The Sakya Jetsunmas–The Hidden World of Tibetan Female Lamas

The recording of the livestream is available here.

Event Description:

Do you know any Tibetan female lamas?  Do you know that, one of the most eminent female lamas, lives in Richmond, B.C.?  Jetsun Kushok Chime Luding Rinpoche. Would you like to learn about her life and her lineage in the Tibetan Buddhist Sakya Khon family which, has existed for over a millennium?

Please join us for a lecture about extraordinary Tibetan female lamas, daughters of the prestigious spiritual Khon family of Sakya, Tibet. Professor Elisabeth Benard will discuss her trailblazing book, The Sakya Jetsunmas: The Hidden World of Tibetan Female Lamas, the first full treatment in any language of the important role of remarkable women in the history and development of the Sakya school of Tibetan Buddhism. This work helps fill a significant gap in the underreported and sometimes repressed history of women in Buddhism. This hidden history is of particular importance in the development of Buddhism in the West, where both women and men have been asking for material on the role of women in Buddhist history.

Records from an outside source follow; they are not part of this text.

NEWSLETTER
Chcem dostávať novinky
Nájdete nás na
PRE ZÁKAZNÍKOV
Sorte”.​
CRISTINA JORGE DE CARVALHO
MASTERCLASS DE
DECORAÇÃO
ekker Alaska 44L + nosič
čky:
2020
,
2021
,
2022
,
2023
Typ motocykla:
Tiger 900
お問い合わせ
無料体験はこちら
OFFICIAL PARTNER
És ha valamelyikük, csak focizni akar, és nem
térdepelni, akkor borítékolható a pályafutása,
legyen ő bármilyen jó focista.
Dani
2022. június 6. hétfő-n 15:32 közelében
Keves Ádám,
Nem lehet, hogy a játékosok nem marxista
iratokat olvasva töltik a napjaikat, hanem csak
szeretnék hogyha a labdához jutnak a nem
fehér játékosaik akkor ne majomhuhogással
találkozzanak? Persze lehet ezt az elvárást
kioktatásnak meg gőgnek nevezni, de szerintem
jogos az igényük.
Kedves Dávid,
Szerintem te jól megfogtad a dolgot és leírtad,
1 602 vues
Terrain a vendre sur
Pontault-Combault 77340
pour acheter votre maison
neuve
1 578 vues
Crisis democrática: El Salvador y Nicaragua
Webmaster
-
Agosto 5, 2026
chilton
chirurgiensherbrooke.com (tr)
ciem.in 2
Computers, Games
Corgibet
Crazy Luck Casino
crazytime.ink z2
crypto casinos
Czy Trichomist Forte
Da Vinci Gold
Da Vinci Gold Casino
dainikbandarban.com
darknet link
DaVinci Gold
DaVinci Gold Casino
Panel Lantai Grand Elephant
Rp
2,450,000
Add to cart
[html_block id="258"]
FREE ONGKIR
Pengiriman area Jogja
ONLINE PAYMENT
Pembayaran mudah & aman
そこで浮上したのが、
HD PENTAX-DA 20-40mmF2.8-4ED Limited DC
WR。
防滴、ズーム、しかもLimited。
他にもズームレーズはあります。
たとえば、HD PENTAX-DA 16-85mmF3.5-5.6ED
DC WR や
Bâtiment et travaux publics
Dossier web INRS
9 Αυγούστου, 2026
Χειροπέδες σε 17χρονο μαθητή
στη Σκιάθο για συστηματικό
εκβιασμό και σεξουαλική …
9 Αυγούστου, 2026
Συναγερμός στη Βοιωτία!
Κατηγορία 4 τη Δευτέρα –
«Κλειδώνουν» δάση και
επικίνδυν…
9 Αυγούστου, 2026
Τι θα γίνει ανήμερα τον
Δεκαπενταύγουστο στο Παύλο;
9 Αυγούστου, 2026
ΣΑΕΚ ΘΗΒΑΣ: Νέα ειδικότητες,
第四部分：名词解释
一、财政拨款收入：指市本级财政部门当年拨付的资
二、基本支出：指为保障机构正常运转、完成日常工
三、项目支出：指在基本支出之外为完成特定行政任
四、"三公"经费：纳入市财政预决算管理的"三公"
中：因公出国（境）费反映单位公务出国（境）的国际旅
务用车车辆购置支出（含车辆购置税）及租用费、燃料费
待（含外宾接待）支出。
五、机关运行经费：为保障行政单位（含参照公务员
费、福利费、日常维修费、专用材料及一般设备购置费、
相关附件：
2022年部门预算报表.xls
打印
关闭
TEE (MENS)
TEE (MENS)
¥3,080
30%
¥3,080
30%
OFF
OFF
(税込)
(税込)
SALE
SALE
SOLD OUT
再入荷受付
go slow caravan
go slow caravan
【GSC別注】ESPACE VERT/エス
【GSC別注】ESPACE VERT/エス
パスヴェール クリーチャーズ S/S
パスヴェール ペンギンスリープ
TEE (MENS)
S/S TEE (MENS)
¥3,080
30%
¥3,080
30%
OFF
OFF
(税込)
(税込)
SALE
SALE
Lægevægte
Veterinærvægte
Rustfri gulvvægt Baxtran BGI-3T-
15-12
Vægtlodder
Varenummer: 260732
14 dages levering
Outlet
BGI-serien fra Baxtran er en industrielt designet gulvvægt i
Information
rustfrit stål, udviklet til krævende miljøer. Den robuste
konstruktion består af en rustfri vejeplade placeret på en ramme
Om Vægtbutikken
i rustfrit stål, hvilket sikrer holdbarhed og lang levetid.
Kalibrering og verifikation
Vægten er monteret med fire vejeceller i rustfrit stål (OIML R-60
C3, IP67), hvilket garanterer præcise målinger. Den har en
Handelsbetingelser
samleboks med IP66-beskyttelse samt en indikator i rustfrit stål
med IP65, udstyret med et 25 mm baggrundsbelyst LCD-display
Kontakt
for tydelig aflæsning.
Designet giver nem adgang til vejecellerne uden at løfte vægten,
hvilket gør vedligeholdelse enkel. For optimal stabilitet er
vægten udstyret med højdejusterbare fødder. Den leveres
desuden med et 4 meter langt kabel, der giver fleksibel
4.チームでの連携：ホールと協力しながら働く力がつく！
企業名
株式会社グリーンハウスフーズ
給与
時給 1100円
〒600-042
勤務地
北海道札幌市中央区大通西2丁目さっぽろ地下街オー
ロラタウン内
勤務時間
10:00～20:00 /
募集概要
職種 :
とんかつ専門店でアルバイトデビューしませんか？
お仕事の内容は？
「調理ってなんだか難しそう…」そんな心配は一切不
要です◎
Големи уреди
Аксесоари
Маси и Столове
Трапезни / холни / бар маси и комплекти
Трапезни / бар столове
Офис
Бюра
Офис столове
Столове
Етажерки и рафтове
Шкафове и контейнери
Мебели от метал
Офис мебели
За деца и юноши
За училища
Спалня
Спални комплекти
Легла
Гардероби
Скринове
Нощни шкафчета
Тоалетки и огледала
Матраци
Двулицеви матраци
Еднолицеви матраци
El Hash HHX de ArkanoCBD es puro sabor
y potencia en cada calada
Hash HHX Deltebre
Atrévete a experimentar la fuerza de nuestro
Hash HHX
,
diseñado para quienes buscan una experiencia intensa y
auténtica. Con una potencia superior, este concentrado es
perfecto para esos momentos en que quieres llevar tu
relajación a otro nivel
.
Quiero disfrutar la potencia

Decades in the making, this volume took Professor Benard to Tibet, India and Nepal to collect oral histories and archival documents that were in danger of being lost. The narratives in her book present the voices and stories of and about women that would have been lost were they not preserved in The Sakya Jetsunmas. Please come to hear about the lives of these great Tibetan female lamas and their influence in Tibetan Buddhism.


Lecturer profile:

Elisabeth Benard became interested in Buddhism at the age of twelve, when her father, returning from a trip to China and Japan, put Buddhist statues on the family’s library shelves. Since these statues conveyed both serenity and strength, her curiosity was piqued.  This initial fascination led to a lifelong interest in Asia, especially in Asian religions. After completing her doctoral research in Sarnath and Varanasi, India, she graduated with a Ph. D. from Columbia University. She has lectured widely in the United States, including at the Smithsonian Institute and Asia Society, as well as in Canada, Europe, India, and Japan.

Benard is a professor emerita of religion and was the Director of the Pacific Rim/Asia Study Travel Program at the University of Puget Sound in Tacoma, Washington. As the Director, she taught and traveled with 25 students to six or seven Asian countries for the nine-month scholastic year. Being able to share her love of Asia and to transform the students in global citizens, she considered this as the “best job ever.” Fortunately, she was able to take seven groups of students during her career. The University of Puget Sound awarded her the Faculty Global Engagement Award. Benard has received many grants, including a Luce Foundation Grant, three NEH Summer Institute Grants and the Khyentse Foundation Ashoka Grant. She is the author of Chinnamasta: The Aweful Buddhist and Hindu Tantric Goddess (Motilal Baransidass, 1994, 2010), co-editor of Goddesses Who Rule (Oxford University Press, 2000), The Sakya Jetsunmas: The Hidden World of Tibetan Female Lamas (Snow Lion Publications, 2022) and numerous scholarly articles.